## Try it
Your answer should be the full data, transcribed exactly, with no pictures in it.

Saved entries
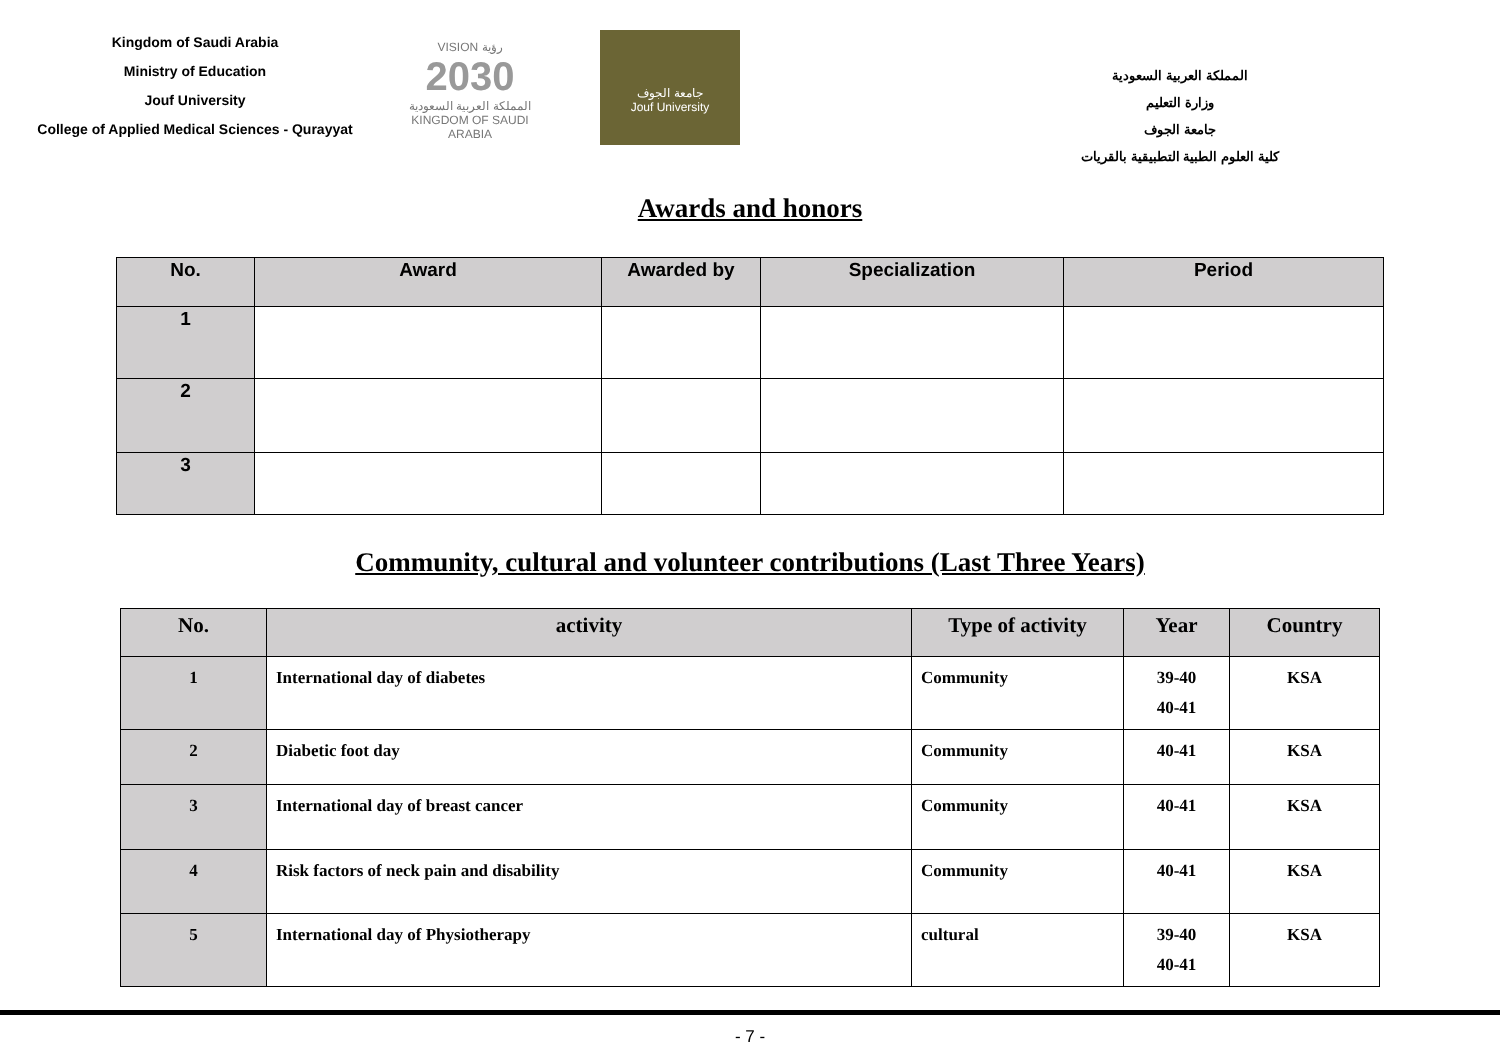Kingdom of Saudi Arabia
Ministry of Education
Jouf University
College of Applied Medical Sciences - Qurayyat
VISION رؤية
2030
المملكة العربية السعودية
KINGDOM OF SAUDI ARABIA
جامعة الجوف
Jouf University
المملكة العربية السعودية
وزارة التعليم
جامعة الجوف
كلية العلوم الطبية التطبيقية بالقريات
Awards and honors
| No. | Award | Awarded by | Specialization | Period |
| --- | --- | --- | --- | --- |
| 1 | | | | |
| 2 | | | | |
| 3 | | | | |
Community, cultural and volunteer contributions (Last Three Years)
| No. | activity | Type of activity | Year | Country |
| --- | --- | --- | --- | --- |
| 1 | International day of diabetes | Community | 39-40 40-41 | KSA |
| 2 | Diabetic foot day | Community | 40-41 | KSA |
| 3 | International day of breast cancer | Community | 40-41 | KSA |
| 4 | Risk factors of neck pain and disability | Community | 40-41 | KSA |
| 5 | International day of Physiotherapy | cultural | 39-40 40-41 | KSA |
- 7 -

## Answer
Kingdom of Saudi Arabia
Ministry of Education
Jouf University
College of Applied Medical Sciences - Qurayyat
VISION رؤية
2030
المملكة العربية السعودية
KINGDOM OF SAUDI ARABIA
جامعة الجوف
Jouf University
المملكة العربية السعودية
وزارة التعليم
جامعة الجوف
كلية العلوم الطبية التطبيقية بالقريات
Awards and honors
| No. | Award | Awarded by | Specialization | Period |
| --- | --- | --- | --- | --- |
| 1 | | | | |
| 2 | | | | |
| 3 | | | | |
Community, cultural and volunteer contributions (Last Three Years)
| No. | activity | Type of activity | Year | Country |
| --- | --- | --- | --- | --- |
| 1 | International day of diabetes | Community | 39-40 40-41 | KSA |
| 2 | Diabetic foot day | Community | 40-41 | KSA |
| 3 | International day of breast cancer | Community | 40-41 | KSA |
| 4 | Risk factors of neck pain and disability | Community | 40-41 | KSA |
| 5 | International day of Physiotherapy | cultural | 39-40 40-41 | KSA |
- 7 -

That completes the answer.